## WHAT TO DO
Starting at the line that contains "Красносельский: 149000 -> 95631", copy every line to the end of the material below exactly, and omit the pictures.
════════
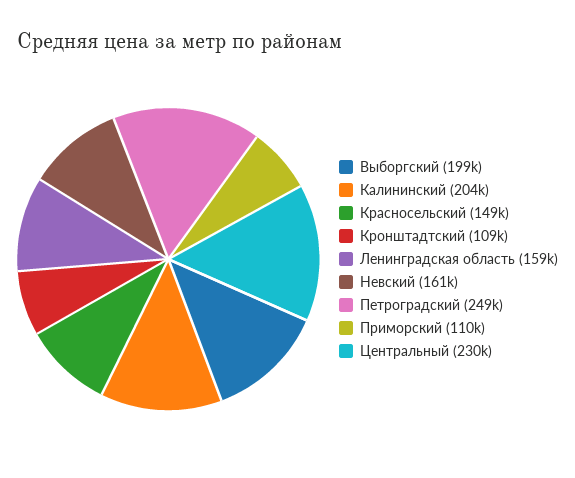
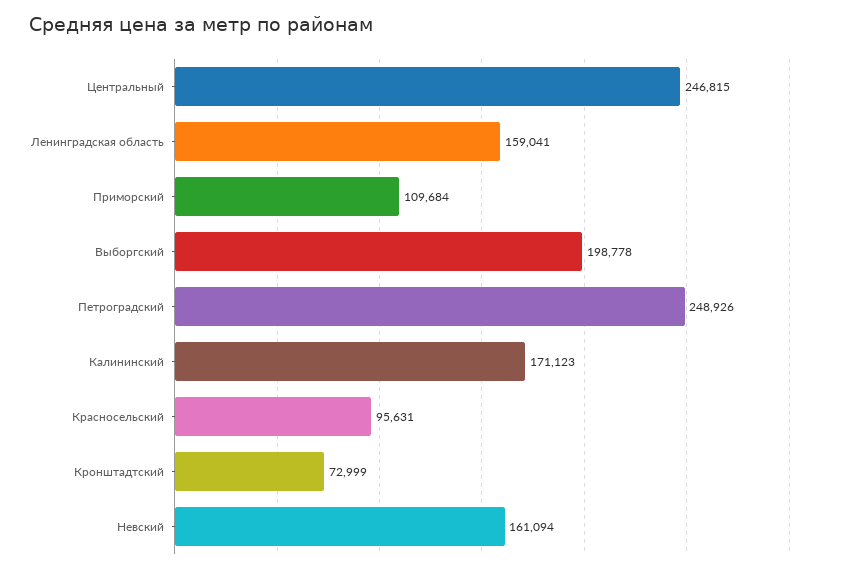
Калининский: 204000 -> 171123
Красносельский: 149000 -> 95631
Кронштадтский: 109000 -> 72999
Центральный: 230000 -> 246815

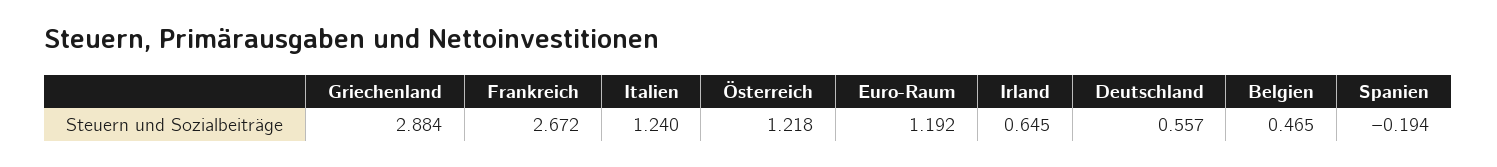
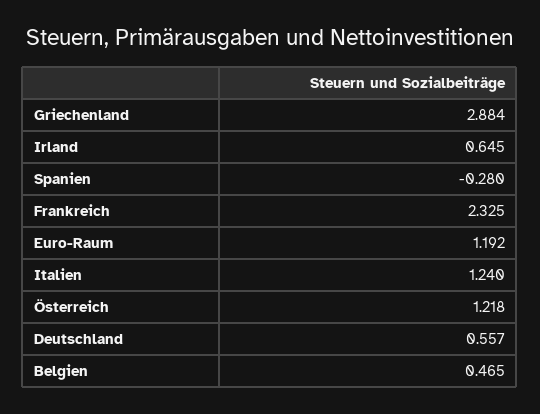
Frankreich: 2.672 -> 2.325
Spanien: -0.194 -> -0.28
════════
## ANSWER FOR THE TASK
Красносельский: 149000 -> 95631
Кронштадтский: 109000 -> 72999
Центральный: 230000 -> 246815

Frankreich: 2.672 -> 2.325
Spanien: -0.194 -> -0.28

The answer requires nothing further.